Soon I’m blubbering with a smile as I drift toward near REM-sleep. My dreams swirl with visions of riding ponies shirtless, with six-pack abs, a head of non-thinning hair tilting back to guzzle red wine from the cask, my belly filled with slices of all-meat pizza plucked from nearby trees in my Tuscan vineyard. The next morning, the dog-eared book, moistened by my perfunctory warm balls, is stuck to my inner thigh; cheapened after I spent a measly two paragraphs with it.Weeks later Gabriel Garcia Marquez settles into my bookshelf with Proust, Pynchon, Dostoyevsky and other ignored long-winded scribes in the literary pantheon. I give myself credit: I’ve read The Brothers Karamazov, Anna Karenina, and Ulysses. They were weighty tomes, but I got them finished. It was so unmistakeably worth the time and effort. They made me pine for the others, which I buy because of my unbridled optimism, curiosity, and foolhardiness.
They are mostly paragons of high-minded intentions mocked by the vagaries of life. After a long day, the well-meaning, urbane spirit trying to enforce discipline by cancelling the cable subscription is over-ruled by the Homer Simpson in my mind. He wants to watch television shows by the season on Netflix and treat the wounds of his wage-slave malaise with a salve of liquor and witless distractions.
Proust might do a body good after a day filled with office politics, but Simpson and his easily suggestible mind prefers something a little more titillating; a little less mentally taxing. Boobies, explosions, and people making fart jokes will jerk his chain and get him off with so little effort. You have to read fifty pages of Bellow or Neruda to get even close to the mental masturbatory bliss Breaking Bad can promise on-demand countless times in forty minutes. The show plots toward dramatic heights to effortlessly reach a climax again, and again, and again without fail, reminding me of my nineteen year old self.
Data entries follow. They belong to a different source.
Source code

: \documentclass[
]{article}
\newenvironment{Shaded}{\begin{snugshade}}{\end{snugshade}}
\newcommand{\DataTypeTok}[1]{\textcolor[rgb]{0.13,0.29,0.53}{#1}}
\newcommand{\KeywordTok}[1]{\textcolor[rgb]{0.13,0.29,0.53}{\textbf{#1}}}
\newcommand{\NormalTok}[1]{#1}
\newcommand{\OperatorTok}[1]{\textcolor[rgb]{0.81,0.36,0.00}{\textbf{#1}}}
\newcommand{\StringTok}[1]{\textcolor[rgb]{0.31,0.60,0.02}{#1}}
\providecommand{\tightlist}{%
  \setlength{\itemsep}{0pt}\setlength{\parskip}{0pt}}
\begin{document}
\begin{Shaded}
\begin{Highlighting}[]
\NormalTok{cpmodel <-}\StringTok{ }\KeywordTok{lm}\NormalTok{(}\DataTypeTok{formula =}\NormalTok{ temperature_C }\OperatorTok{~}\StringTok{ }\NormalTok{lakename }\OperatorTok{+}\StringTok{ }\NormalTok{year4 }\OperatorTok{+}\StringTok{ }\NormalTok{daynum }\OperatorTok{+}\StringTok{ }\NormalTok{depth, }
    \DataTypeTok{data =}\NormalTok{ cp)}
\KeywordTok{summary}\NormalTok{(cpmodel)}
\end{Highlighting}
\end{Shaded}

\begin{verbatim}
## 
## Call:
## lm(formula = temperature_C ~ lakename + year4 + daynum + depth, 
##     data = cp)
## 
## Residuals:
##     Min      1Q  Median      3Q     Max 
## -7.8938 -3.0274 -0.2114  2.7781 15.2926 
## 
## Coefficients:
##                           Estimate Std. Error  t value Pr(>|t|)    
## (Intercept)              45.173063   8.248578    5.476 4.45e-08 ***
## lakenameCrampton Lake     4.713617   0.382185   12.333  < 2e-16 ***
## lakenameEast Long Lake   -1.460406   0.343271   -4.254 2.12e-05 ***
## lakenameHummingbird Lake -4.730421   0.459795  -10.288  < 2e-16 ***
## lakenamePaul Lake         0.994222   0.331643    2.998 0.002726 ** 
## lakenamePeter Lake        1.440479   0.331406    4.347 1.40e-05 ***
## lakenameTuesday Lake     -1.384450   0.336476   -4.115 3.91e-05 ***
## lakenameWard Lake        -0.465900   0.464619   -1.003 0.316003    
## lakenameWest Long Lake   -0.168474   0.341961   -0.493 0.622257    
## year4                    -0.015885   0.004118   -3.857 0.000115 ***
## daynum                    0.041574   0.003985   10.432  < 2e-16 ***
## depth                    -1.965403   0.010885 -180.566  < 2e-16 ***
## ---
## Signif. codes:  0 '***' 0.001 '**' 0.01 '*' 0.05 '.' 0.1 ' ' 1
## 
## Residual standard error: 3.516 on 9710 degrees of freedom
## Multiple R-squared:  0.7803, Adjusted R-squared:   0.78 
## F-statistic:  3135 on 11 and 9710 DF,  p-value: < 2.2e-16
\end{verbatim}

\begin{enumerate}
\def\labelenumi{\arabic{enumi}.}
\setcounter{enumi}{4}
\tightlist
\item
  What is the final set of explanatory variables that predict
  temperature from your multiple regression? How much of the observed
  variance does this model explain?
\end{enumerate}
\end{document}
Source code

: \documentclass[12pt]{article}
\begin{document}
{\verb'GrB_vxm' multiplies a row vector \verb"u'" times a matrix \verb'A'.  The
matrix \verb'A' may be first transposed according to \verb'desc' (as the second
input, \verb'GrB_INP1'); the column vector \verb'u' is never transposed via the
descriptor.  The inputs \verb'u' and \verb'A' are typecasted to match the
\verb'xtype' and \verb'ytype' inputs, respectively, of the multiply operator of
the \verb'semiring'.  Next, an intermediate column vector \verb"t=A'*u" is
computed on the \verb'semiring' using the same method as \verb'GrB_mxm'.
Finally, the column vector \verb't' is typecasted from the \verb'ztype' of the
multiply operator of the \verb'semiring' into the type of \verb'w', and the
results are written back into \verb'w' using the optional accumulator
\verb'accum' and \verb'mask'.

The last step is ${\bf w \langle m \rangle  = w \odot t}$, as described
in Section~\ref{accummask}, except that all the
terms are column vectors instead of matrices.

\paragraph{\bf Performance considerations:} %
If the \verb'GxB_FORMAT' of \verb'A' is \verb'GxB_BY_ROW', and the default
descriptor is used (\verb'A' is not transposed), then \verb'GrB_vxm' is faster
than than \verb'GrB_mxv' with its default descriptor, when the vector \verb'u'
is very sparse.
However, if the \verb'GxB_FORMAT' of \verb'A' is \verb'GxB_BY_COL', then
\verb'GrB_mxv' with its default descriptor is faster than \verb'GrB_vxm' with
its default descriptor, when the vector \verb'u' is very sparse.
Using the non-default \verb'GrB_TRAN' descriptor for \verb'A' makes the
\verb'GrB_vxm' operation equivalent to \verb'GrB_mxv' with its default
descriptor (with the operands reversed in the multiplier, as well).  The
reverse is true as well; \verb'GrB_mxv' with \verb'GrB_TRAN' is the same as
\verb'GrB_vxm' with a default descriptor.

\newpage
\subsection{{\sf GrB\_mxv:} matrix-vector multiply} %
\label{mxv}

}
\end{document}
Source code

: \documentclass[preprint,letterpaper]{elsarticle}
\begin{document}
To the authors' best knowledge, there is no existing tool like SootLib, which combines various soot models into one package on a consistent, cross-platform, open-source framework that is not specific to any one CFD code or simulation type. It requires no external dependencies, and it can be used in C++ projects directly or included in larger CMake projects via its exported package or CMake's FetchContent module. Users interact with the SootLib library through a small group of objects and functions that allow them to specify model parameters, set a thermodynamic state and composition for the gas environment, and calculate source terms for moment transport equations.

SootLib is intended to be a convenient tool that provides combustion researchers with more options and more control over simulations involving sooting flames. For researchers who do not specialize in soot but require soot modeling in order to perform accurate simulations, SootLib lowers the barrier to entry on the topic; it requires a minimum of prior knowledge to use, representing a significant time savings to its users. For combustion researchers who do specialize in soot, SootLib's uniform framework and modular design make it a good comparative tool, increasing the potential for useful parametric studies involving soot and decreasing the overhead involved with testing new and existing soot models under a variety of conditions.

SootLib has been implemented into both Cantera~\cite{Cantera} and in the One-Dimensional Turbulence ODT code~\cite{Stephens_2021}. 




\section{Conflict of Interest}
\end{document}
I’m a flesh and blood male, conditioned since birth to crave gratuitous sex, stylized killing and maiming, cruelty, and blowing shit up. But I don’t want to go out like that; to die with one orange-stained hand deep into bag of Doritos and the other wanking to the action-porn of Fast and Furious 17. If I had those one hundred seventeen years, perhaps, but there are gadflies screaming into my fur-filled ears “death is nigh!”
I am thankful for the zest for life my ADD turbo-charged mind has given me, but it has gotten out of hand. I’ve gone too long without learning to assess the relative merits of one passionate indulgence versus the next. There’s no longer time for that; I have to work and I need more sleep.
Running from one thing to the next obscures the true nature of what we’re really involved in. It fuels the sense of time as a blur, as disappearing with the blink of an eye. Deep down, we all know better than that, but running is a hard habit to break. Well, there’s a bus with my name on it, so it’s best I sit myself down until those seven volumes are done.
Homer will protest vehemently; he will doze off, he will want chips, he will crave porn. He will yearn for the countless distractions he’s conditioned to believe, owing to the sheer act of seeking them out, add something of value to his life. They merely suppress his discerning mind beneath a scripted reality and make him daft. I will tie him to a chair and gag him with pages of Proust to shut him up if I have to.
The experience of time is altered when engaged in meaningful endeavours; it passes without regret. Instead of an existence premised on frenetic activity, the choice to immerse oneself in the sublime and beautiful changes the perception of what transpires. In the mind’s eye, nothing is lost, despite the passing of time, because so much is gained from the effort; something more closely resembling wisdom and truth.